Her alanda olduğu gibi etrafımızda çok ahlaklı, namuslu, düzgün dost doğru Müslüman insanlar var.
Tam bunun tersi namusuz, ahlaksız ve adı Müslüman görünümlü olanlarda yok değil.
Geçmiş zamanlarda olduğu gibi bugün modern dünyada bile.
İnsanın kendisine değil de makamına, şöhretine, zenginliğine, kılığına, kıyafetine önem verilmekte.
Günümüzde insanın ahlak ve karakterine bakılmıyor.
Seçilmiş olana, makamlara, paraya, mala ve mülke itibar ediliyor.

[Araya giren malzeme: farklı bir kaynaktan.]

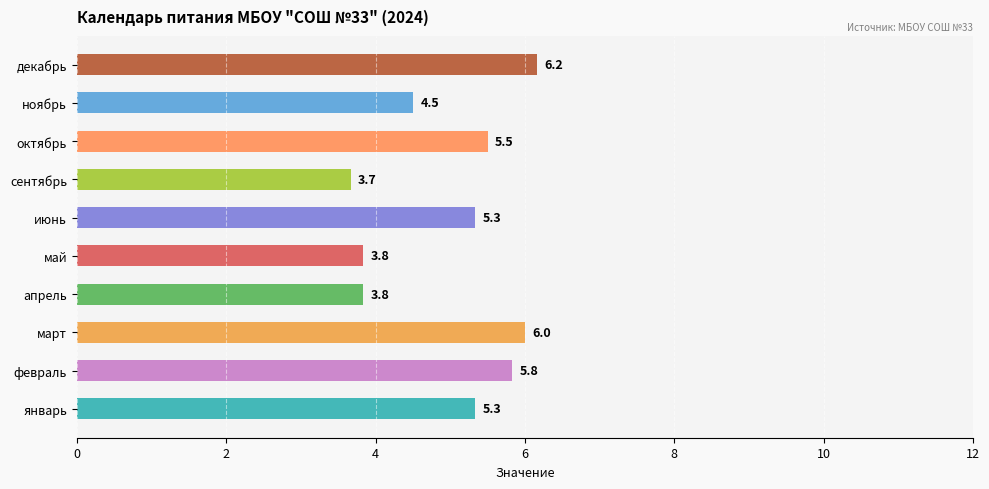

What is the change in value from февраль to май?

-2.0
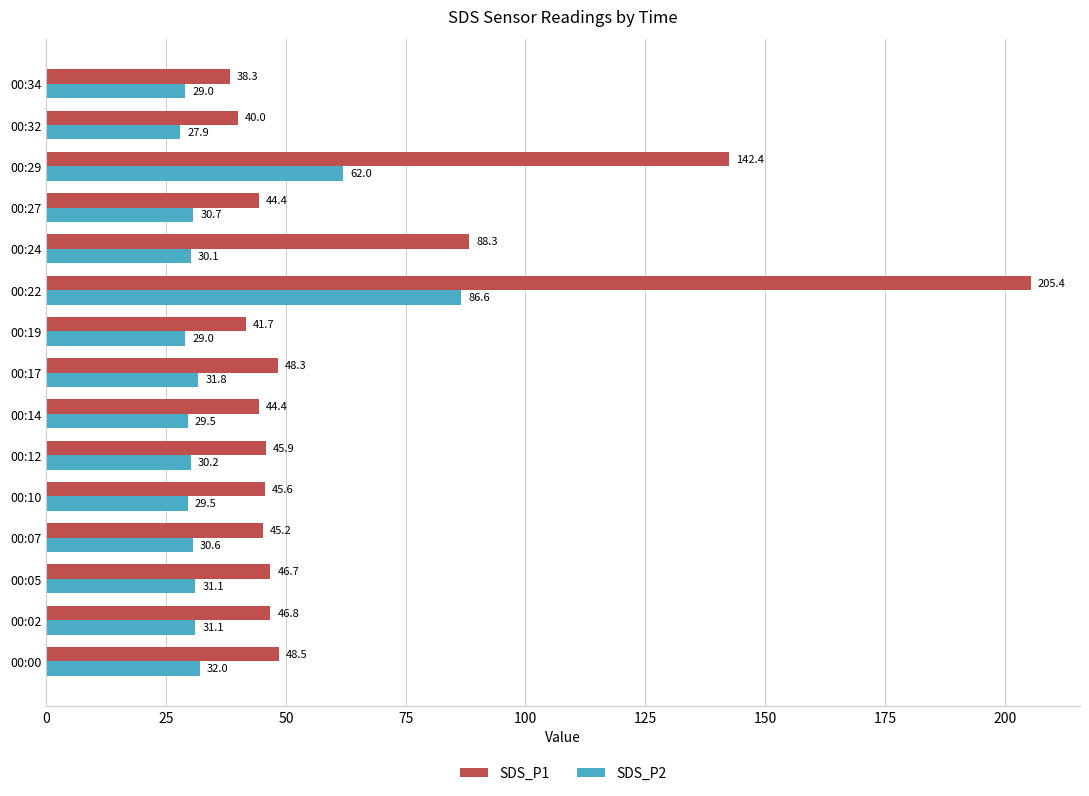

At which label does SDS_P1 reach its peak?

00:22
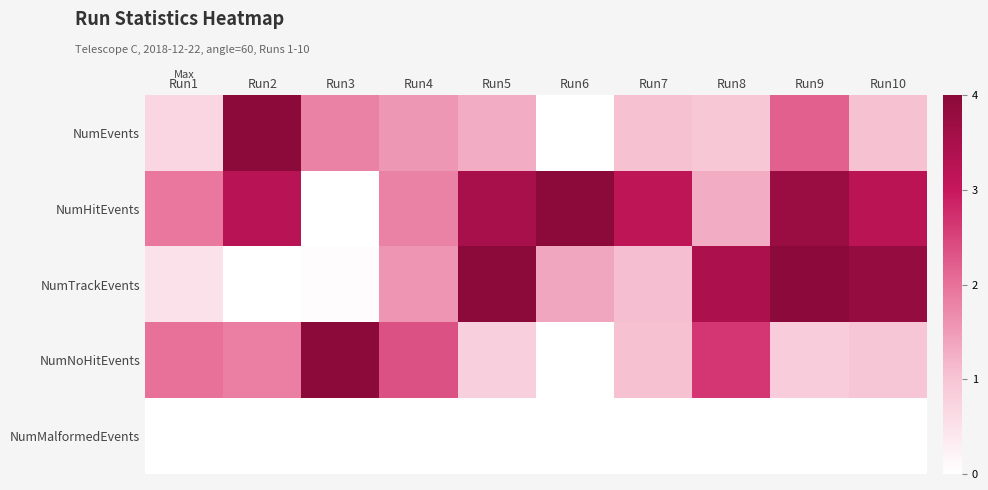

Reading left to right, list all the values displayed in this chart.

NumEvents: Run1=0.2	Run2=1.0	Run3=0.5	Run4=0.4	Run5=0.3	Run6=0.0	Run7=0.3	Run8=0.2	Run9=0.5	Run10=0.3
NumHitEvents: Run1=0.5	Run2=0.8	Run3=0.0	Run4=0.5	Run5=0.9	Run6=1.0	Run7=0.8	Run8=0.3	Run9=0.9	Run10=0.8
NumTrackEvents: Run1=0.1	Run2=0.0	Run3=0.0	Run4=0.4	Run5=1.0	Run6=0.3	Run7=0.3	Run8=0.9	Run9=1.0	Run10=1.0
NumNoHitEvents: Run1=0.5	Run2=0.5	Run3=1.0	Run4=0.6	Run5=0.2	Run6=0.0	Run7=0.3	Run8=0.7	Run9=0.2	Run10=0.2
NumMalformedEvents: Run1=0.0	Run2=0.0	Run3=0.0	Run4=0.0	Run5=0.0	Run6=0.0	Run7=0.0	Run8=0.0	Run9=0.0	Run10=0.0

Yazımıza hoca Nasrettin’in hikâyesiyle başlayalım.
“Zamanında Nasrettin Hoca’yı bir düğüne davet etmişler.
Hoca üzerini değiştirmeden gitmiş düğüne.
Düğün meclisi epeyce kalabalıkmış.
Herkes birden sofraya alınamayacağı için parça parça çağrılmış davetliler.
Birinci sofra kurulmuş kalkmış, ikinci sofra kurulmuş kalkmış, üçüncü sofra derken, hoca bakmış kendini çağıran yok.
Hemen evine gidip yeni aldığı kürkünü giymiş.
Kürkünü giyen Nasreddin Hoca tekrar ziyafet verilen yere gelmiş.
Hocayı kürküyle görenler, onu kapıda karşılayıp hürmet göstermişler.
Az önce buyur bile etmeyenler, kürkü görünce Nasrettin Hoca'yı başköşeye oturtmuşlar.
Yemeğin en iyisini, kuzunun en hasını Nasrettin Hoca'nın önüne koymuşlar.
Sıra yemekleri yemeye gelince, Hoca kürkünün ucunu sofraya uzatarak:
Ye kürküm ye, ye kürküm ye.
Demeye başlamış.
Bunu görenler şaşırarak Hocaya sormuşlar:
Aman Hoca Efendi!
Kürküne yemek yedirmeye mi çalışıyorsun?
Kürkün yemek yediği nerede görülmüş?
Nasreddin Hoca'da cevap vermiş:
Bu ziyafete az önce eski kıyafetlerimle geldim, hiçbiriniz bana itibar göstermediniz.
Kürkümle gelince gördüm itibarı.
İtibar bana değil kürke!
O zaman, bu yemekler onun hakkı!” demiş.
Bu devirde itibar seçilmiş olana, makama, paraya, pula ve üzerinizdeki kıyafete.
Asıl olan insanın imanı güze, özü güzel, sözü güzel, ahlakı güzel olanlara olmalı.
Ahlakıyla makam yapmış saygınlığıyla itibar bulmuş insanların önünde herkes saygıyla eğilir.
Böylelerini arayıp bulmak çok zor.
Bugün itibar seçilmişe, makam sahiplerine, sırtındaki kürke.
Kürk aslında bir gücün sembolü.
Dünde böyleydi, bugünde güç seçilmişlerde, atanmışlarda, servet sahiplerinde.
Gücün yanında olanlar, zenginin ayağında paspas olup ve bununla da gurur duyanlar da herkesin kendileri gibi olduğunu düşünüp, ona göre hareket ederler.
Herkesi de kendileri gibi dünya menfaatine tapar diye düşünürler çünkü bu tip insanlar, ruhlarını, bedenlerini güce ve saltanata hibe ederler.
Menfaati olmayan, hâl hatır sormaktan bile itina eder, selam vermekten bile kaçınırlar çünkü selam verince borçlu kalırız diye düşünürler.
Siyasi olmak ve bir makam uğruna kırk takla atanlar, yanlışa doğru diyenler, dinini, ideolojisini ve namusunu beş paraya değişenlerin gerçek yüzleri, menfaatleri bittiğinde anlaşılır.
Çıkarları için birilerinin yanında olanlar, çıkarları bittiğinde maskeleri düşer.
Bir birey, öncelikle dünya hayatının bir gün biteceğini iyi anlamalı, fani bir yaşam sürdüğünü idrak etmeli ve sonra da ahlakın menfaatten daha değerli olduğunu bilmeli.
Seçilmiştik, mevki, makam, mal, mülk ve şöhret gider ama kişilik hep bakidir.